**WORK TO COMPLETE**
Update the items below, swapping "difference" for "gap" and leaving all other text unchanged. Omit the pictures from your output.

**DATA FOR THIS EXERCISE**
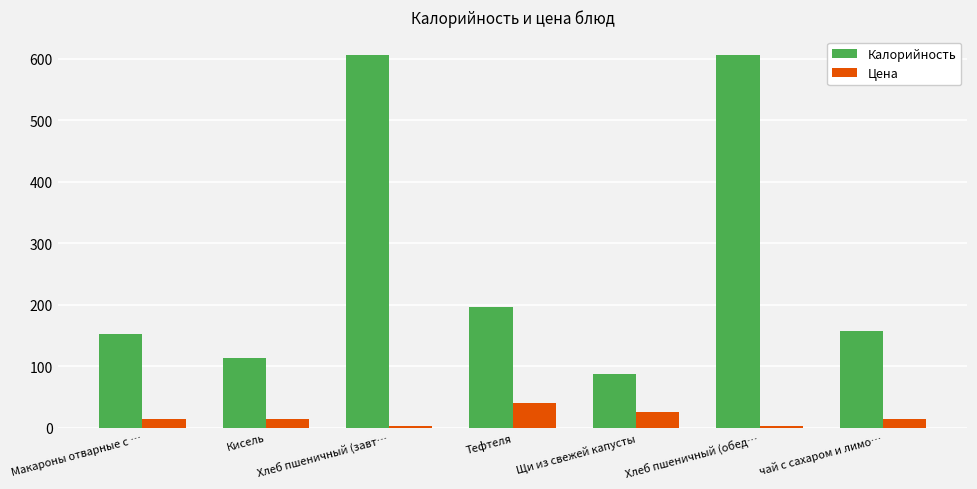

What is the difference between the maximum and minimum values in the Цена series?

37.0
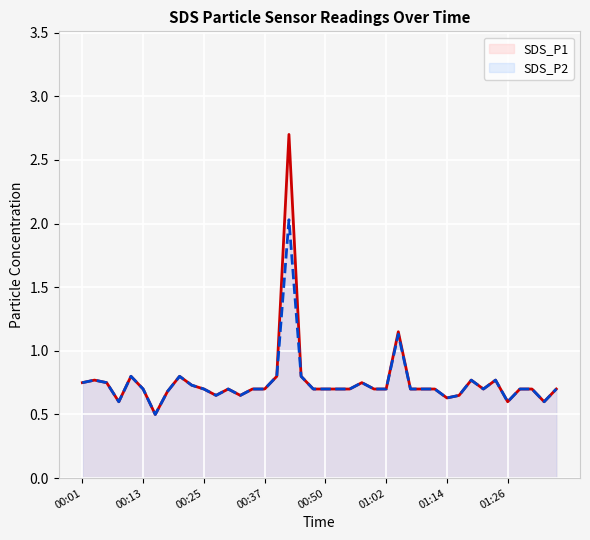

At which category is the sum across all series the highest?

17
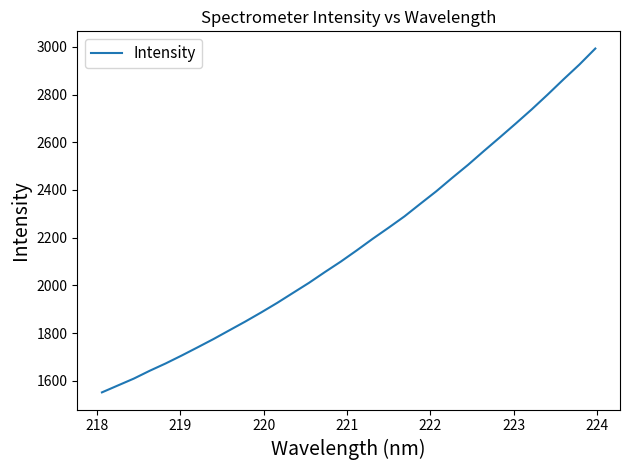

What is the difference between the maximum and minimum values?

1442.5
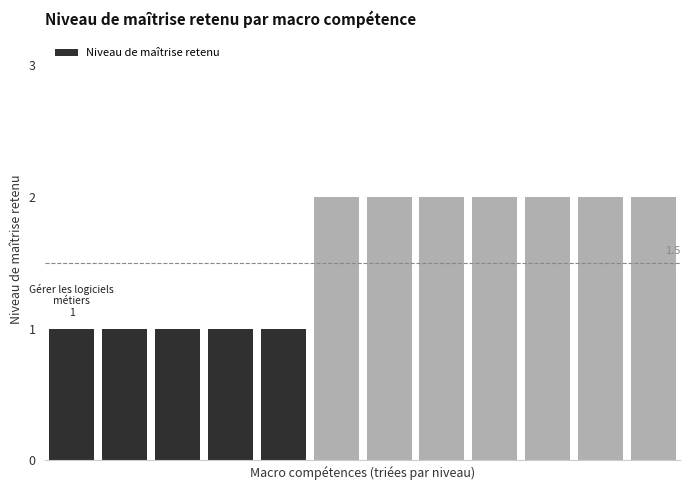

What is the value of the 7th bar from the left?

2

**RESPONSE TO THIS EXERCISE**
What is the gap between the maximum and minimum values in the Цена series?

37.0

At which category is the sum across all series the highest?

17

What is the gap between the maximum and minimum values?

1442.5

What is the value of the 7th bar from the left?

2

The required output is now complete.